マイナンバーでアルバイトが自動的にバレるのか

「マイナンバーを提出すると傷病手当金をもらっていることが勤務先に知られるのではないか」と心配する人もいますが、マイナンバーそのものが傷病手当金受給情報と直接結びついて、勤務先へ通知される仕組みではありません。

アルバイト先に提出したマイナンバーは、主に税金や社会保障に関する行政手続きで利用されます。勤務先が本人の傷病手当金受給状況を自由に確認できるものではありません。

ただし、アルバイトによる給与の支払いや税務処理の情報は記録されます。そのため、マイナンバーを提出しなければ発覚しないという考え方は適切ではありません。

傷病手当金受給中の仕事が発覚する主な理由

アルバイトをしていることが分かる経路は、マイナンバーだけではありません。健康保険者が傷病手当金の審査を行う際、申請内容や勤務状況などを確認する場合があります。

例えば、以下のような情報から確認される可能性があります。

・傷病手当金申請書の内容
・勤務先から提出される給与情報
・確定申告や住民税に関する情報
・勤務先や本人からの申告
・療養状況の確認

また、休職している会社とアルバイト先で勤務状況に矛盾がある場合、確認が行われることもあります。

休職前から続けているアルバイトはどう考えるべきか

本業で働いていた時から続けている短時間のアルバイトについては、単純に「働いているから即不支給」と決まるわけではありません。

重要なのは、その仕事が病気やけがによって本業を続けられない状態と矛盾しないかという点です。例えば、本業では精神的な負担が大きく勤務できない一方で、短時間の単純作業なら可能というケースもあります。

ただし、判断するのは本人ではなく健康保険者です。現在の病状や仕事内容について不安がある場合は、加入している健康保険者へ事前に相談することが安全です。

生活が苦しい場合に確認したい選択肢

傷病手当金だけでは生活が厳しい場合でも、隠れて働くことを考える前に利用できる制度がないか確認することが大切です。

例えば、健康保険の制度には傷病手当金以外にも状況に応じた給付や相談窓口があります。また、精神的な病気で療養している場合は、医療機関の相談員や自治体の支援制度を利用できる場合があります。

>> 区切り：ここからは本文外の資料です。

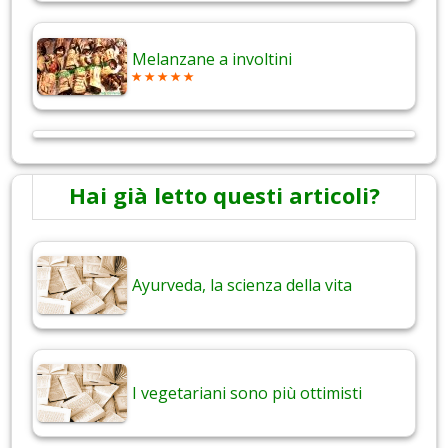
Melanzane a involtini
Hai già letto questi articoli?
Ayurveda, la scienza della vita
I vegetariani sono più ottimisti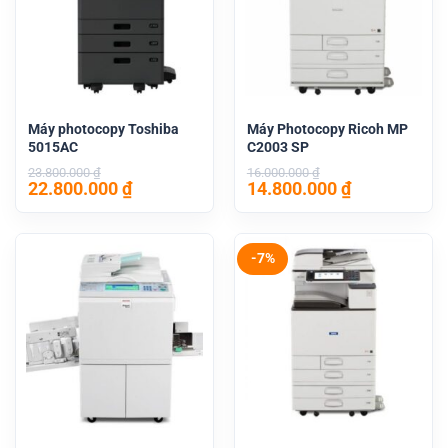
Máy photocopy Toshiba
Máy Photocopy Ricoh MP
5015AC
C2003 SP
23.800.000
₫
16.000.000
₫
Giá
Giá
Giá
Giá
22.800.000
₫
14.800.000
₫
gốc
hiện
gốc
hiện
là:
tại
là:
tại
23.800.000 ₫.
là:
16.000.000 ₫.
là:
22.800.000 ₫.
14.800.000 
-7%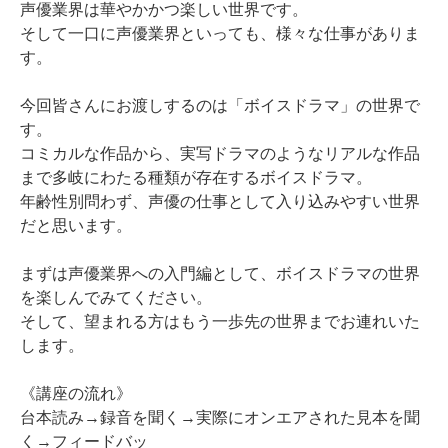
声優業界は華やかかつ楽しい世界です。
そして一口に声優業界といっても、様々な仕事がありま
す。
今回皆さんにお渡しするのは「ボイスドラマ」の世界で
す。
コミカルな作品から、実写ドラマのようなリアルな作品
まで多岐にわたる種類が存在するボイスドラマ。
年齢性別問わず、声優の仕事として入り込みやすい世界
だと思います。
まずは声優業界への入門編として、ボイスドラマの世界
を楽しんでみてください。
そして、望まれる方はもう一歩先の世界までお連れいた
します。
《講座の流れ》
台本読み→録音を聞く→実際にオンエアされた見本を聞
く→フィードバッ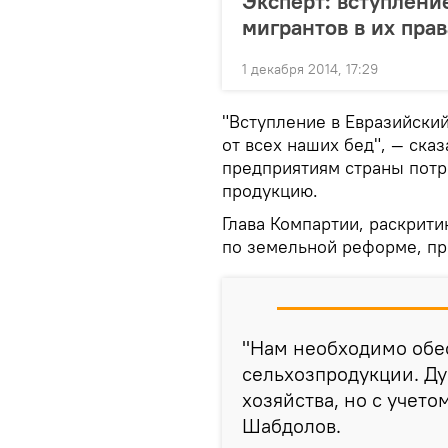
Эксперт: вступлени
мигрантов в их прав
1 декабря 2014, 17:29
"Вступление в Евразийски
от всех наших бед", — сказ
предприятиям страны потр
продукцию.
Глава Компартии, раскрит
по земельной реформе, пр
"Нам необходимо обе
сельхозпродукции. Ду
хозяйства, но с учет
Шабдолов.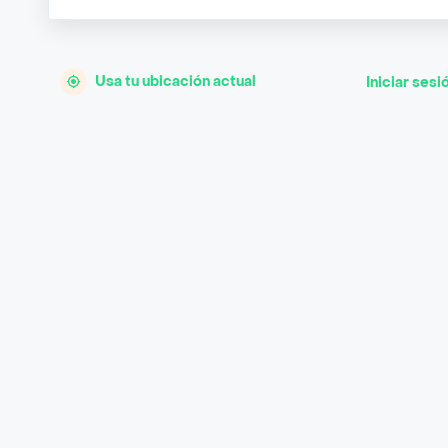
Usa tu ubicación actual
Iniciar sesi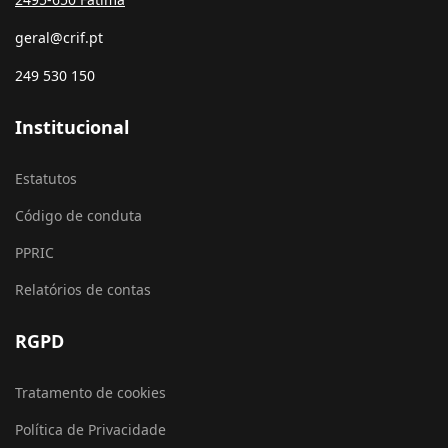
geral@crif.pt
249 530 150
Institucional
Estatutos
Código de conduta
PPRIC
Relatórios de contas
RGPD
Tratamento de cookies
Política de Privacidade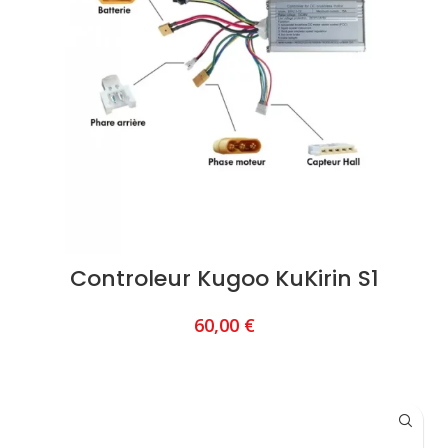
Controleur Kugoo KuKirin S1
60,00
€
AJOUTER AU PANIER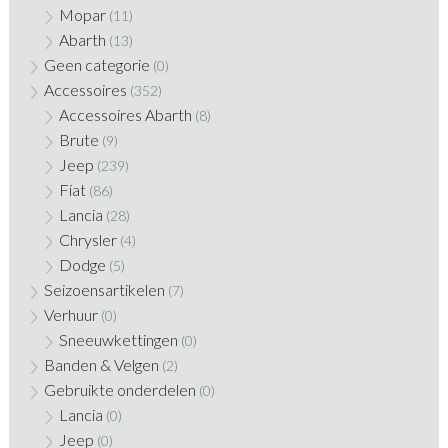
Mopar
(11)
Abarth
(13)
Geen categorie
(0)
Accessoires
(352)
Accessoires Abarth
(8)
Brute
(9)
Jeep
(239)
Fiat
(86)
Lancia
(28)
Chrysler
(4)
Dodge
(5)
Seizoensartikelen
(7)
Verhuur
(0)
Sneeuwkettingen
(0)
Banden & Velgen
(2)
Gebruikte onderdelen
(0)
Lancia
(0)
Jeep
(0)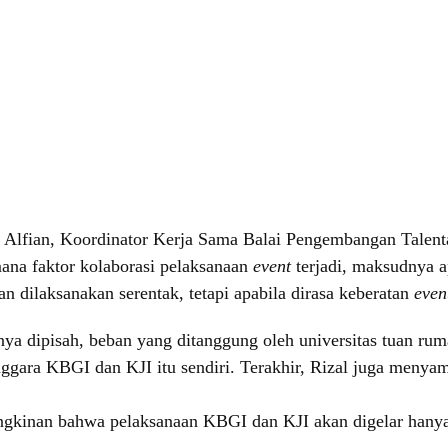
Alfian, Koordinator Kerja Sama Balai Pengembangan Talent
na faktor kolaborasi pelaksanaan
event
terjadi, maksudnya 
n dilaksanakan serentak, tetapi apabila dirasa keberatan
eve
 dipisah, beban yang ditanggung oleh universitas tuan rumah 
ggara KBGI dan KJI itu sendiri. Terakhir, Rizal juga menya
gkinan bahwa pelaksanaan KBGI dan KJI akan digelar hanya p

無理にアルバイトを増やすことで体調が悪化すると、結果的に復職まで時間がかかる可能性もあります。収入面だけでなく、回復と生活のバランスを考えることが重要です。

まとめ:傷病手当金とアルバイトは慎重に判断することが大切

傷病手当金を受給中にアルバイトをする場合、マイナンバーを提出するかどうかだけで発覚するかが決まるわけではありません。給与情報や申請内容など、さまざまな情報から判断される可能性があります。

特に傷病手当金は「働けない期間の生活保障」を目的とした制度のため、仕事をする場合は健康保険者への確認が重要です。

生活のために収入が必要な事情がある場合でも、受給停止や返還などの問題を避けるため、自己判断で隠れて働くのではなく、現在の状況に合った方法を専門窓口へ相談することが安心につながります。